I was wondering if the GNSS receiver on the Tachyon allows to route a 1 PPS signal or similar to one of the header pins? For my application I need a sub microsecond timing accurate synchronization signal and was hoping I could use the inbuilt GNSS receiver for that, otherwise I may have to add an additional GNSS module, which I’d like to avoid.
The QCM6490 on the Tachyon supports GNSS (GPS, GLONASS, etc.), but it doesn’t provide a PPS (pulse-per-second) output directly.

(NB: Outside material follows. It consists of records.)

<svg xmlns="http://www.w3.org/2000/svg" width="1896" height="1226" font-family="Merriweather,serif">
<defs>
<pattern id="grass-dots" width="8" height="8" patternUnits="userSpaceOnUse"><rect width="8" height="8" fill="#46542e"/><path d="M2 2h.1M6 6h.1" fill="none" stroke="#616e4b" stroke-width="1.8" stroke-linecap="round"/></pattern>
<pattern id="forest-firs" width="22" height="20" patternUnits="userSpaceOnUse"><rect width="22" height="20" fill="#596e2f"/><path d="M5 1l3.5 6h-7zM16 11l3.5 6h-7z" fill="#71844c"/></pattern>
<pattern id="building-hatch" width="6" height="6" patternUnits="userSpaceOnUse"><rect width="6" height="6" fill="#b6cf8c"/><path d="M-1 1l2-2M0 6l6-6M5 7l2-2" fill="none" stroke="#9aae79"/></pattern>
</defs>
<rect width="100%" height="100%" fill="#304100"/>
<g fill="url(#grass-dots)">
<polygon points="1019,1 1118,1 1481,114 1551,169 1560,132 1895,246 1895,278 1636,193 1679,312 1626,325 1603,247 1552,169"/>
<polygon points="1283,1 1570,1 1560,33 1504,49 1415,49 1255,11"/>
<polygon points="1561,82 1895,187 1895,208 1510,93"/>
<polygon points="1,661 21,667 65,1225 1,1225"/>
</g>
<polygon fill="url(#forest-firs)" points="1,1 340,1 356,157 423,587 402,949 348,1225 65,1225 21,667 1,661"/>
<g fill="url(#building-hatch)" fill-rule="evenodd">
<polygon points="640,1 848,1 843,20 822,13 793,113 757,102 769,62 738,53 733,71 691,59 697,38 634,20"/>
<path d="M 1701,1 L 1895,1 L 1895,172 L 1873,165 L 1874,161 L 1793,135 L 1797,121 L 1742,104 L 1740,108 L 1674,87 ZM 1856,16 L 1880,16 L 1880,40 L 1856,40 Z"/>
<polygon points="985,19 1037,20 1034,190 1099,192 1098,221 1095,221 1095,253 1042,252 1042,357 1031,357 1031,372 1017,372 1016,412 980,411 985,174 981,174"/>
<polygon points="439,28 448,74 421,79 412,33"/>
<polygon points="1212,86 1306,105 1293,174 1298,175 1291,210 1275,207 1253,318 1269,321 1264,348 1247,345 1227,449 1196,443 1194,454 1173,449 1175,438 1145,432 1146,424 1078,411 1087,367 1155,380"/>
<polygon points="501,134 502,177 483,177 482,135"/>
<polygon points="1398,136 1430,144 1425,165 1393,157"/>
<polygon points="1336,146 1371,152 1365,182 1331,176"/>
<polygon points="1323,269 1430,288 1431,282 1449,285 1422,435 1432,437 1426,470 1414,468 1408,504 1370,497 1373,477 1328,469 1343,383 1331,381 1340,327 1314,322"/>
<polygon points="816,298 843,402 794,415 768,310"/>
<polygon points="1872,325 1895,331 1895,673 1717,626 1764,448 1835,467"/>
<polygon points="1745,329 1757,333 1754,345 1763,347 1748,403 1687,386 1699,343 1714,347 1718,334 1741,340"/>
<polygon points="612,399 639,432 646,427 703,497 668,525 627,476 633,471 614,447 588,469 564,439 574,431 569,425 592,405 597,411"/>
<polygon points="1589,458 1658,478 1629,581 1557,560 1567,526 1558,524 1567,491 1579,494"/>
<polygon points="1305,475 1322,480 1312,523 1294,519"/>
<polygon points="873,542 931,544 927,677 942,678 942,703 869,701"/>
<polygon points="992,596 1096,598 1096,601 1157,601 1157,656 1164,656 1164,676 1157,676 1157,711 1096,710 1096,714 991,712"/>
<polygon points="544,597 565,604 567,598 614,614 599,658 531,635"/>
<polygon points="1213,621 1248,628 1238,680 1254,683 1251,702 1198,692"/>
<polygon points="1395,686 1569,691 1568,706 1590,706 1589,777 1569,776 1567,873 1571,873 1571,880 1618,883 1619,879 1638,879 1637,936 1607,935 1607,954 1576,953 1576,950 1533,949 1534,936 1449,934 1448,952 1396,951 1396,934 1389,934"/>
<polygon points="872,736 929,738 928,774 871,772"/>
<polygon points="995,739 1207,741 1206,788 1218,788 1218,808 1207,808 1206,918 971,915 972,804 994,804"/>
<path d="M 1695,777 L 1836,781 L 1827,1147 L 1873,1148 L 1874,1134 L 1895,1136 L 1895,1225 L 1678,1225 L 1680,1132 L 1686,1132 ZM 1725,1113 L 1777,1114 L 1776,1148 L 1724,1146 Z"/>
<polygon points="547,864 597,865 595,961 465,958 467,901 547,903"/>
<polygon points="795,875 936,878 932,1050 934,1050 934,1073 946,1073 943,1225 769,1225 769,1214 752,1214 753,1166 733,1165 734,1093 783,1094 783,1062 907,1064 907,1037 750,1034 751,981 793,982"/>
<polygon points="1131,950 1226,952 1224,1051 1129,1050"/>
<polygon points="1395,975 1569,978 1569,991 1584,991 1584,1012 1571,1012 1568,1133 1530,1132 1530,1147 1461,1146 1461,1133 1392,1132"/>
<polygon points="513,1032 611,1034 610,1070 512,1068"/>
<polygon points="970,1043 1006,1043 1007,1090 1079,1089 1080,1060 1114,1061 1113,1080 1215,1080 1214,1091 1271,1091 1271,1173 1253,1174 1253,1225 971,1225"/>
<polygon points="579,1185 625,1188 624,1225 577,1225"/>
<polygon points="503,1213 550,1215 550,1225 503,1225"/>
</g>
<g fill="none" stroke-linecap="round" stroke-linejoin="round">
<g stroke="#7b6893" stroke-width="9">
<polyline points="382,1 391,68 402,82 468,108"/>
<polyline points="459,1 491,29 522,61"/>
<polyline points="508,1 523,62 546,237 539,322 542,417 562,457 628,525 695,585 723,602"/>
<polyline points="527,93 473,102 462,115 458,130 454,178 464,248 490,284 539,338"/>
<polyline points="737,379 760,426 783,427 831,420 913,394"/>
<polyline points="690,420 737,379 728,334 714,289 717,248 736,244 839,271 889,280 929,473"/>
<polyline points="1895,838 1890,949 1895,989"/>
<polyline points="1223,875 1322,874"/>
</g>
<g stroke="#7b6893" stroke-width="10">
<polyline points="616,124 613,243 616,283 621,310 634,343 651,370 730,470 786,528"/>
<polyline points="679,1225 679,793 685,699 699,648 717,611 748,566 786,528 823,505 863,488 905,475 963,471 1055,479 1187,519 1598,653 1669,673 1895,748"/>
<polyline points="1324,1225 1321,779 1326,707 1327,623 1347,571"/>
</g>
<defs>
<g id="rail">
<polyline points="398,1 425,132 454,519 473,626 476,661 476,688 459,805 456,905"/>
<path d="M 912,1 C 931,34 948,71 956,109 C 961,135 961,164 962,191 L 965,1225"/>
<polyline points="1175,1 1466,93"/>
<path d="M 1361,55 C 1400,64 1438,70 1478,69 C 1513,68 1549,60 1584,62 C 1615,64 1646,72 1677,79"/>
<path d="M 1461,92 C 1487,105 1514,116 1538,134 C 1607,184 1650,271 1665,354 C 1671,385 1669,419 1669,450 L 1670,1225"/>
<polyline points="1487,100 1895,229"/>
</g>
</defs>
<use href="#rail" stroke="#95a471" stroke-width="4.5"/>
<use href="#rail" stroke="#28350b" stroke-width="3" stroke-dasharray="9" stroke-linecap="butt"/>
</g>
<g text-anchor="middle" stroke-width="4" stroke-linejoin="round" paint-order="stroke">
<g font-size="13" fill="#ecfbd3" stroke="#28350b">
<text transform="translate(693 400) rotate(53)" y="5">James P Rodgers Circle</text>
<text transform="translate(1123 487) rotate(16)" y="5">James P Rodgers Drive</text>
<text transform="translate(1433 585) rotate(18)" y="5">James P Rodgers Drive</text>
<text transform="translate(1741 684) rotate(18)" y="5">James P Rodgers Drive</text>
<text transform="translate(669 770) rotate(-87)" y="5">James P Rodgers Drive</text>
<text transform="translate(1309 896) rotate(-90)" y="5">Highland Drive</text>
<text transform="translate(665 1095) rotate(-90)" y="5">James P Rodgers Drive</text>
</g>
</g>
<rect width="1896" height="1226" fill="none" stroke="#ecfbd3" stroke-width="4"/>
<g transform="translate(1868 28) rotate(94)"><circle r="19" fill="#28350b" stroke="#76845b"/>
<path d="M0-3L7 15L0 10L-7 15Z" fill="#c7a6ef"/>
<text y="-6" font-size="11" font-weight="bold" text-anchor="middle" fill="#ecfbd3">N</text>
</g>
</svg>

That functionality typically comes from a separate GNSS module, so if you’re looking to use PPS for time sync (like with NTP or Chrony), you’ll need to connect a GNSS module that exposes a PPS signal on a GPIO.
We do synchronize time from cellular networks, but also don’t have a precise ms accurate time stamp sadly.

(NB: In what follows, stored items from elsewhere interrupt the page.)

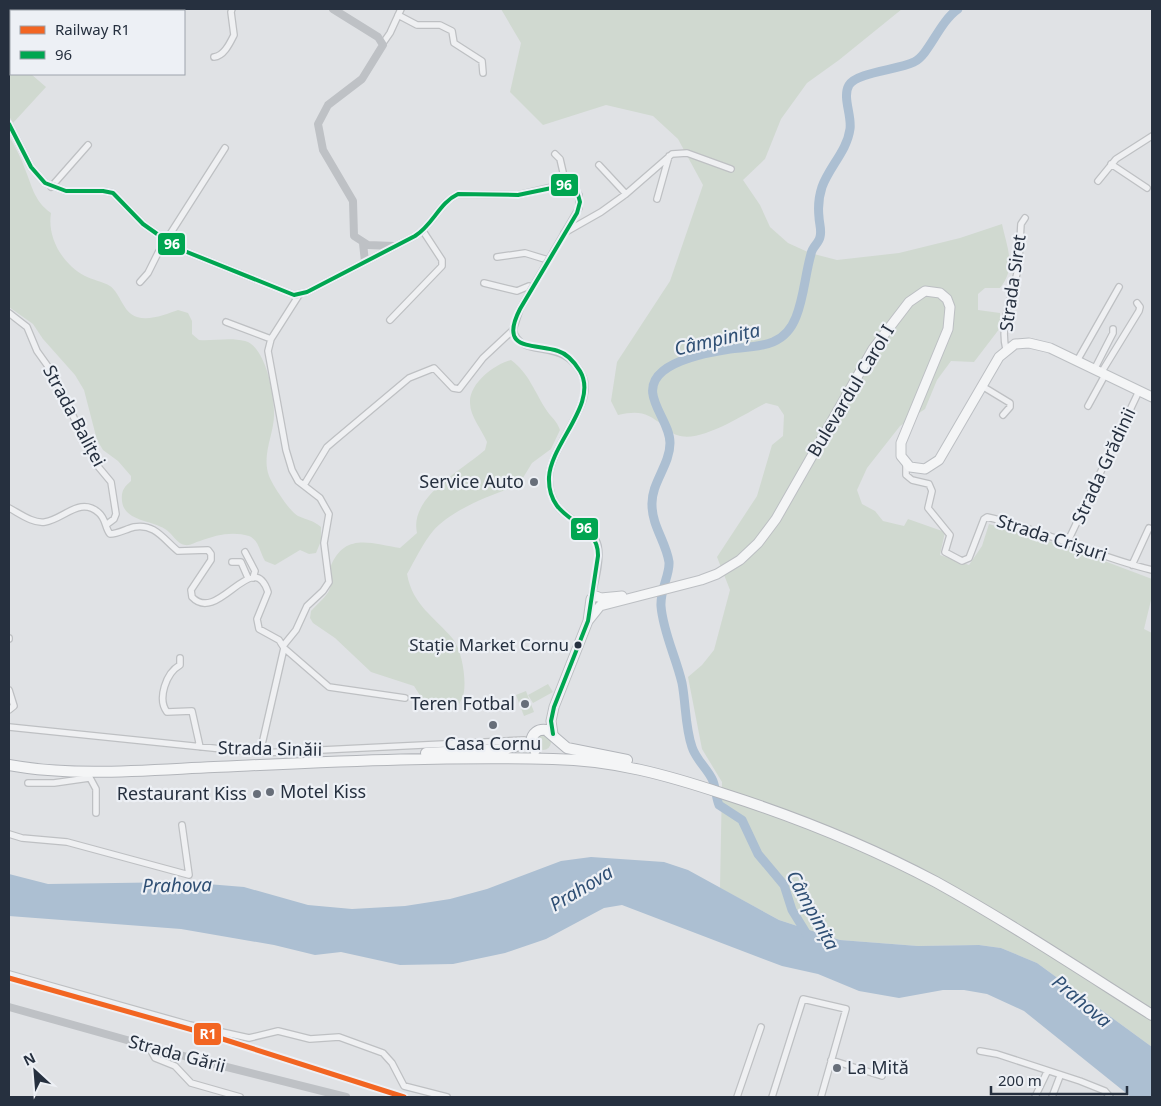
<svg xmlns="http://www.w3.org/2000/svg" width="1161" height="1106" font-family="'Noto Sans',sans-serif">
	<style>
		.green { fill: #d0d9d0 }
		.water { fill: #acbfd2 }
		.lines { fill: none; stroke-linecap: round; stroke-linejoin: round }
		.river { stroke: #acbfd2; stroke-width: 9 }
		.street-casing { stroke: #bec0c3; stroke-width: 8 }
		.primary-casing { stroke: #bcbfc3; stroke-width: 11 }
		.highway-casing { stroke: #b2b5ba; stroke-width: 12 }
		.street { stroke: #eff0f2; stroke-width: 5.5 }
		.secondary { stroke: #bec1c5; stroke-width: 8 }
		.primary { stroke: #f4f5f6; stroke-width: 9 }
		.highway { stroke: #f4f5f6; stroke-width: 10 }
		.bus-1-casing { stroke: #edf0f5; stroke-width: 8 }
		.bus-1 { stroke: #00a651; stroke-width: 4 }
		.rail-1-casing { stroke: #edf0f5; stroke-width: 9 }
		.rail-1 { stroke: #f26522; stroke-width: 5 }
		.poi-dot { fill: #676e79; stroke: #edf0f5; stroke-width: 2 }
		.bus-dot { fill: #26303f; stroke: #edf0f5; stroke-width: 2 }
		.labels { text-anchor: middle; stroke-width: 4.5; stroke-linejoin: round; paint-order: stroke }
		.bus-label { font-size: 17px; fill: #26303f; stroke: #edf0f5; text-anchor: end }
		.street-label { font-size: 18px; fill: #26303f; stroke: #edf0f5 }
		.poi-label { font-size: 18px; fill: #26303f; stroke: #edf0f5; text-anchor: end }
		.water-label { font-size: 19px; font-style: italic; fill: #2f4f74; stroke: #edf0f5 }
		.line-badge { stroke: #edf0f5; stroke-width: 2 }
		.badge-label { font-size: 14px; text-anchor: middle; font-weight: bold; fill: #fff }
	</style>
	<rect width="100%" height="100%" fill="#e0e2e5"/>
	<!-- green -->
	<path class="green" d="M501 9H902L839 60 807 83 781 119 765 159 743 180 760 205 770 227 788 243 810 253 837 260 899 253 960 238 1002 224C1007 248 1017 267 1000 288H985L978 294V310L1000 313V328L974 362 951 361 937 380 925 409 900 426 867 468 857 490 862 504 875 511 883 521 904 526 908 519 945 532 940 555 969 565 982 546 989 524 1062 545 1152 579V596L1144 629 1152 633V1047L1037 963 1001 948 979 945 918 946 840 940 779 920 720 888 722 782 702 749 688 677 702 665 714 650 730 590 717 557 757 496 772 445 783 436 784 415 778 406 766 403C744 414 700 444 677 435 672 434 668 429 664 426 647 413 640 410 618 415L611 401 617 362 670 281 703 185 678 139 653 116 606 105 543 125 510 92 521 43Z
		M9 55 11 57V74H31L46 87 13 123 9 116Z
		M9 136C15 147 21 157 25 169 32 186 34 201 51 213 47 237 62 264 85 276 92 280 102 281 110 286 121 294 123 313 137 317 150 321 167 314 178 310L188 313 192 321V334L199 340C214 341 230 337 245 341 265 346 274 393 274 412 275 433 261 454 269 476 272 484 290 512 298 516 307 520 313 520 321 527V541L316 553 309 554 300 550 275 565 265 561C260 553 259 540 249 536 232 531 216 535 200 541 195 542 190 546 185 545 177 544 172 533 165 529 151 520 124 521 122 501 121 491 124 487 131 481V476L118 461 103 450 97 440 84 390 75 375 43 339 33 324 9 307Z
		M511 360C529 373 535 393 547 411 552 418 557 421 560 430L551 449 532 463 518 486C492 494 451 510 433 531 423 543 415 560 407 574 413 606 434 616 453 639 462 651 466 677 464 692 463 698 459 704 456 710L418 706 421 697 414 686 371 672 335 638 313 623 310 618 311 611C326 595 335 592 330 568 344 531 372 544 400 548L417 533C409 497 461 471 485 450L487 442C482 430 470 416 470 403 469 383 495 364 511 360Z
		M548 684 553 692 533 703 528 695Z
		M526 691 534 712 524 716 516 695Z
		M535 742a8 8 0 1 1 16 0a8 8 0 1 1-16 0Z"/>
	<!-- water -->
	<path class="water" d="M591 857 664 862 688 870 779 920 840 940 918 946 979 945 1001 948 1037 963 1152 1047V1097H1131L1024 1011 987 994 964 990H943L899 998 859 991 818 974 782 966 622 905 604 908 546 939 505 953 453 964 400 965 341 952 315 955 274 945 181 929 9 916V874L48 884 183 882 244 887 308 905 352 909 405 906 450 899 487 889 561 861Z"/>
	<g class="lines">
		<!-- river -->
		<path class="river" d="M808 936 792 910 784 885 758 854 742 820 719 805C716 798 716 789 713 781 708 769 696 760 692 747 685 727 686 704 682 683 676 657 663 632 661 606 660 589 670 575 669 562 666 542 652 526 652 505 651 483 670 465 670 443 670 418 636 393 663 371 679 358 710 352 730 349 758 346 784 348 796 317 804 297 805 275 811 254 812 247 819 243 820 237 822 230 819 223 819 217 818 208 819 196 822 187 829 167 847 151 850 129 852 115 842 97 849 85 857 72 898 70 914 62 929 55 939 22 958 9"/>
		<defs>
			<path id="street" d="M9 11 11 9
				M398 15 417 25H440L452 31 454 43 482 61 483 73
				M383 43 390 33 401 9
				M214 57C224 56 230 43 234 35L231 12 232 9
				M555 154 560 159 566 185
				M1111 164 1147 188
				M599 165 626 194
				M1098 181 1116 159 1152 136
				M51 187 88 145
				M657 199 669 156
				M564 233 601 212 626 194 672 154 687 153 731 169
				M497 257 525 253 548 260
				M140 282 148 273 158 253 225 148
				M484 283 517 291 529 286 532 288
				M9 313 27 327 37 351 52 372 96 464 111 482 116 514 114 519 106 525
				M390 320 442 266V260L423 231
				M226 322 271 339
				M1006 349C999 323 1014 293 1018 268 1020 253 1020 239 1021 224L1025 218
				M1077 361 1119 287
				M1094 370 1113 333V329
				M1101 373 1139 311 1140 307 1137 303
				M982 386 1010 403V407L1003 415
				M1088 406 1105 375
				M906 463V475L912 480 929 484 932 491 928 508 950 535 945 552 962 561 969 558 984 519 987 517C1044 530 1096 557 1152 570
				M304 485 327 447 334 441 409 378 434 368 453 388 459 389 483 358 513 330
				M9 508C19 513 33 524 45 522 64 519 80 496 99 513 106 519 105 528 110 534 118 534 126 529 134 527 155 523 164 540 178 551L208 550 211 554V560L191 590 192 597C218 625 253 546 268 592L257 619 259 629 279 640 284 648 329 687 405 698
				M1068 541 1139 391
				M245 552 255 571 253 578
				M232 562H241L248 578
				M1132 565 1149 528
				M9 639V638
				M283 646 296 630 307 606 323 591 329 582 324 543 329 514 320 498 298 481 292 470 286 450 268 351 271 339 299 295
				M180 658V665C166 673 157 699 167 712L192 711 200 747
				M9 690 14 706 9 710
				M9 727 260 753 524 740
				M260 753 284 648
				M89 776 96 789V813
				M28 783H54L89 778
				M9 834 22 838 67 842 189 875 182 825
				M9 974 190 1025 249 1038 278 1031 310 1039 339 1037 383 1053 392 1063 404 1086 447 1097
				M149 1047 155 1058 175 1066 191 1083 240 1097
				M980 1051 997 1054 1080 1081 1105 1091 1110 1097
				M831 1060 882 1076
				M737 1097 761 1027
				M772 1097 803 999 846 1009 821 1097
				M1035 1097 1047 1072
				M1052 1097 1060 1076"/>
			<path id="primary" d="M588 621 600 606 701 580 717 574 740 560 758 543 776 519 873 349 909 302 925 291 940 293 947 299 950 307 948 329 901 443V456L910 467 925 469 939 460 999 357 1015 344 1029 343 1050 348 1152 397
				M553 734 551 721 554 707 588 621 591 599 596 596 601 598 622 596"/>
			<path id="highway" d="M535 750 531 742C532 733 538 729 546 730L567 748 627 760
				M426 753 505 749 531 742
				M9 765C74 777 148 770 214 767 327 762 440 756 553 759 613 760 667 775 724 794 796 817 868 846 936 882 1010 923 1081 970 1152 1015"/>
		</defs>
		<!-- street casing -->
		<use href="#street" class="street-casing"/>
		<!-- primary casing -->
		<use href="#primary" class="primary-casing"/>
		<!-- highway casing -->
		<use href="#highway" class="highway-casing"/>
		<!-- street -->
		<use href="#street" class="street"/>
		<!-- secondary -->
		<path class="secondary" d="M333 9 378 37 383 45 362 79 328 105 318 124 323 150 353 201 354 236 368 245 394 246
			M9 124 31 167 45 183 66 191H103L113 193 143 224 177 248 294 295 307 292 415 236C433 225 439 203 458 194L518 195 561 185 574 188 579 195V208L520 309 513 330C522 362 564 334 583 377 595 405 549 447 549 479 550 524 591 517 598 546 601 562 594 584 591 599
			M363 243 365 262
			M9 1007 191 1058 346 1097"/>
		<!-- primary -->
		<use href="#primary" class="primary"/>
		<!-- highway -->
		<use href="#highway" class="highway"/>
		<defs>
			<path id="bus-1" d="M9 124 31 167 45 183 66 191H103L113 193 143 224 177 248 294 295 307 292 415 236C433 225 439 203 458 194L518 195 566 185 577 191 580 202 577 213 520 309C498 352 534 343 558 351 568 354 575 363 580 371 599 403 551 443 549 477 547 525 599 518 598 556L588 621 554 707 551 721 553 734"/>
		</defs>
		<!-- bus-1 casing -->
		<use href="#bus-1" class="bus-1-casing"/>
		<!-- bus-1 -->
		<use href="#bus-1" class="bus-1"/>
		<defs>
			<path id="rail-1" d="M9 978 207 1034 404 1097"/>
		</defs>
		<!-- rail-1 casing -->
		<use href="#rail-1" class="rail-1-casing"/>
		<!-- rail-1 -->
		<use href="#rail-1" class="rail-1"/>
	</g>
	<!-- markers -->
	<g class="poi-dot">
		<circle cx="534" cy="482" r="5"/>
		<circle cx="525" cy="704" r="5"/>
		<circle cx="493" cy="725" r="5"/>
		<circle cx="270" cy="792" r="5"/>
		<circle cx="257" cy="794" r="5"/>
		<circle cx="837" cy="1068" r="5"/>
	</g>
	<circle class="bus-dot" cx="578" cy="645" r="4.5"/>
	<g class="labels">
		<!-- bus labels -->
		<g class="bus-label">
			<text x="569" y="651">Stație Market Cornu</text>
		</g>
		<!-- street labels -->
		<g class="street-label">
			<text transform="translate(1013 283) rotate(-82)" y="6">Strada Siret</text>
			<text transform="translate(851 391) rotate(-59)" y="6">Bulevardul Carol I</text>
			<text transform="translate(74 416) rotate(62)" y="6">Strada Baliței</text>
			<text transform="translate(1104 466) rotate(-65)" y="6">Strada Grădinii</text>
			<text transform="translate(1052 538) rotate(18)" y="6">Strada Crișuri</text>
			<text transform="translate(270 749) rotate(1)" y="6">Strada Sinăii</text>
			<text transform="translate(177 1054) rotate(15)" y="6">Strada Gării</text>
		</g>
		<!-- poi labels -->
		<g class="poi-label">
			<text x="524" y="488">Service Auto</text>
			<text x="515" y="710">Teren Fotbal</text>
			<text x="493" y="750" text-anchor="middle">Casa Cornu</text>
			<text x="280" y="798" text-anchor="start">Motel Kiss</text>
			<text x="247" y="800">Restaurant Kiss</text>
			<text x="847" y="1074" text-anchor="start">La Mită</text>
		</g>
		<!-- water labels -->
		<g class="water-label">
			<text transform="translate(717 339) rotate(-13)" y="7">Câmpinița</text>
			<text transform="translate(177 885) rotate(-1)" y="7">Prahova</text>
			<text transform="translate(581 888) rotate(-31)" y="7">Prahova</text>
			<text transform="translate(813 910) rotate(61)" y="7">Câmpinița</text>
			<text transform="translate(1082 1001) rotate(40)" y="7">Prahova</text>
		</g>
	</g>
	<g class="line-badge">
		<rect x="550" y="173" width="29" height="24" rx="5" fill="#00a651"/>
		<rect x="157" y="232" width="29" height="24" rx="5" fill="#00a651"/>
		<rect x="570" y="517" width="29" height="24" rx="5" fill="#00a651"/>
		<rect x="193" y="1022" width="29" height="24" rx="5" fill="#f26522"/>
	</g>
	<g class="badge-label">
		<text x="564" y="190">96</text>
		<text x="172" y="249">96</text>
		<text x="584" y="533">96</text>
		<text x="208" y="1039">R1</text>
	</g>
	<!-- border -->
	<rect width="1161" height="1106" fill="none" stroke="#26303f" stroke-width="20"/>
	<!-- legend -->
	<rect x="10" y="10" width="175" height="65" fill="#edf0f5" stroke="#9da3ac"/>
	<rect x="20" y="26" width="25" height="8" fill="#f26522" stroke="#9da3ac"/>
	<text x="55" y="35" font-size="15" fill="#26303f">Railway R1</text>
	<rect x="20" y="51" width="25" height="8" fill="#00a651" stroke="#9da3ac"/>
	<text x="55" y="60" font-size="15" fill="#26303f">96</text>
	<!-- north arrow -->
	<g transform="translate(35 1071) rotate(334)" stroke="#edf0f5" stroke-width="4" paint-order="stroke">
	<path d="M0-4L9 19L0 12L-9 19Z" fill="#26303f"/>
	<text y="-8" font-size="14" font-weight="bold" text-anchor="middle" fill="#26303f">N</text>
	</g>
	<!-- scale -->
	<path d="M991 1086v8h136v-8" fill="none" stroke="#26303f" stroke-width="2.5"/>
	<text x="998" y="1086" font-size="15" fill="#26303f" stroke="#edf0f5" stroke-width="4" paint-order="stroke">200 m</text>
</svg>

Since you’re using Tachyon, which is Raspberry Pi compatible, you can easily add one of the Raspberry Pi HATs that provide PPS:
1. Adafruit Ultimate GPS HAT
Based on a u-blox GPS chip
PPS on GPIO 4 by default
Works with gpsd and ntp or Chrony
Well-documented and reliable - we use their modules in our own products!
2. Waveshare MAX-M8Q GNSS HAT
Also uses a u-blox chip
Exposes PPS via a header
Compatible with standard Linux PPS tools
Both are low-cost and known to work well with Pi-style boards like Tachyon.
This blog describes the implementation of an NTP server on a Raspberry Pi. What is needed for NTP is precise timing. The author is using a Uputronics GPS hat.